There are 20 new Covid-19 cases in the community - though only one is unlinked as Aucklanders cling to hope for an alert level change on Monday.
Nineteen of the new cases are household or known contacts.
The ministry said interviews were underway woth the unlinked case to determine how they were exposed, the Ministry of Health said in a statement.
It said it was expecting fluctuations in case numbers at this point in the outbreak.
Aucklanders were hoping for low numbers this weekend, before the Government on Monday decides whether the region can drop down to alert level 3.

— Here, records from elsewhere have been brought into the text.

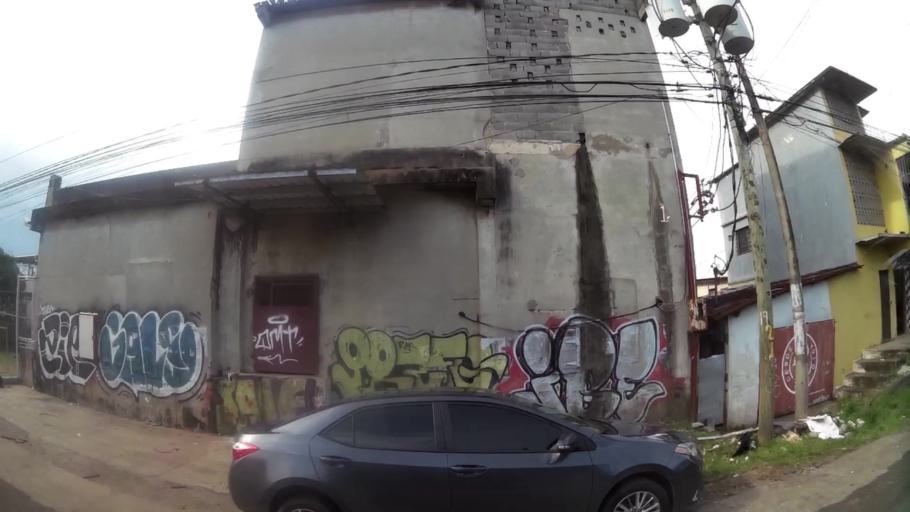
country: PA
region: Panama
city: La Chorrera
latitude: 8.8773
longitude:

The ministry said testing at high levels in Auckland "remains an essential part of our outbreak response to detect every community case and stop onwards transmission".

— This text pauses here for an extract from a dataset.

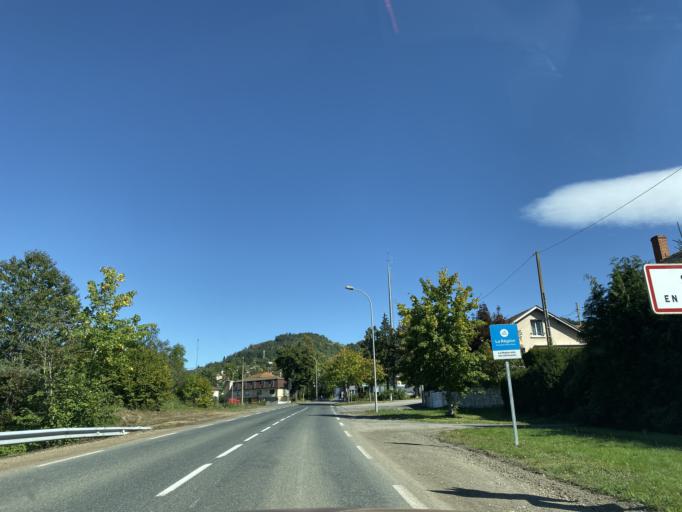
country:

Another area of interest is whether there have been any cases linked to a supermarket truck driver who tested positive for Covid-19, after visiting a number of supermarkets in Auckland, Waikato and the Bay of Plenty.
Several bakeries, petrol stations and other businesses outside Auckland have now been linked to the driver. The case emerged when a person in the driver's household was symptomatic and got tested.

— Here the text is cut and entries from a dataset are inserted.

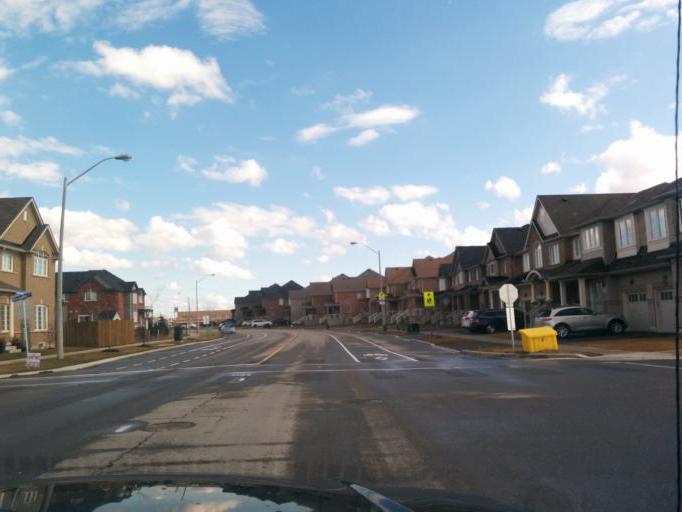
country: CA
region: Ontario
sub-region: Halton
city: Milton
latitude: 43.4978
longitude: -79.8651
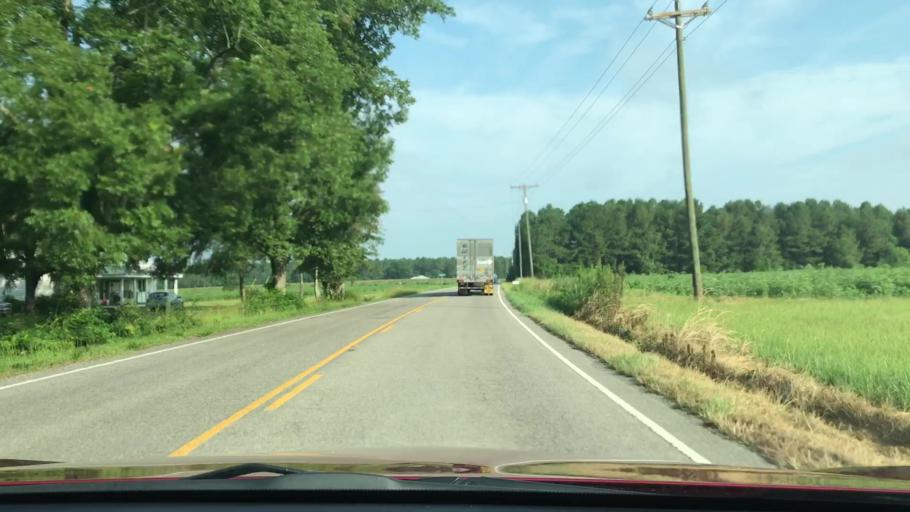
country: US
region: South Carolina
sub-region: Barnwell County
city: Blackville
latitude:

A positive wastewater result was found in East Auckland on Monday, and results from a follow-up sample are expected in the coming days.
Meanwhile, a Covid-19 modelling expert believes lockdown fatigue may necessitate an alert level shift in Auckland next week, even though it risks stoking Delta's slow-burning embers.
University of Auckland professor Shaun Hendy says Cabinet will be forced to balance the risk of further transmission with the consequences of prolonging lockdown when it meets on Monday.
"You could persist at level 4 and stamp this out, I'm pretty sure that'd would be the case," Hendy told the Herald yesterday.
"On the other hand, everybody's a bit over level 4, people need a bit of light at the end of the tunnel...it's probably worth taking a calculated risk."
However, while confident exiting lockdown wouldn't be immediately catastrophic, Hendy said relaxing restrictions while the virus circulated in the community could have consequences.
"If we're still seeing consistent community transmission then by going to [level] 3, you just give [transmission] the opportunity to speed up.
"If you're accepting that we may need to go back to level 4 in some time in October, then shifting to level 3 is a low-risk option."
Yesterday, director of public health Dr Caroline McElnay said there was "cautious optimism" the vast majority of the outbreak had been contained, despite eight of the outbreak's active cases yet to be epidemiologically linked, including the case identified at Middlemore Hospital on Thursday.
Deputy Prime Minister Grant Robertson said yesterday testing rates had been very good this week, but the Government would not set a number on what was needed to move alert levels.
"We absolutely appreciate the fact that Aucklanders have been through five weeks of this, and it is hard, and we thank Aucklanders for that.
"Keep the faith...what we've done under alert level 4 has worked."
Another important statistic to be released is the latest vaccination figures. As of yesterday, 73 per cent of the eligible population has had at least one dose of the Covid vaccine.
The Herald and NZME have launched a campaign, The 90% Project, to work for at least 90 per cent full vaccination against Covid-19 in our eligible population by Christmas.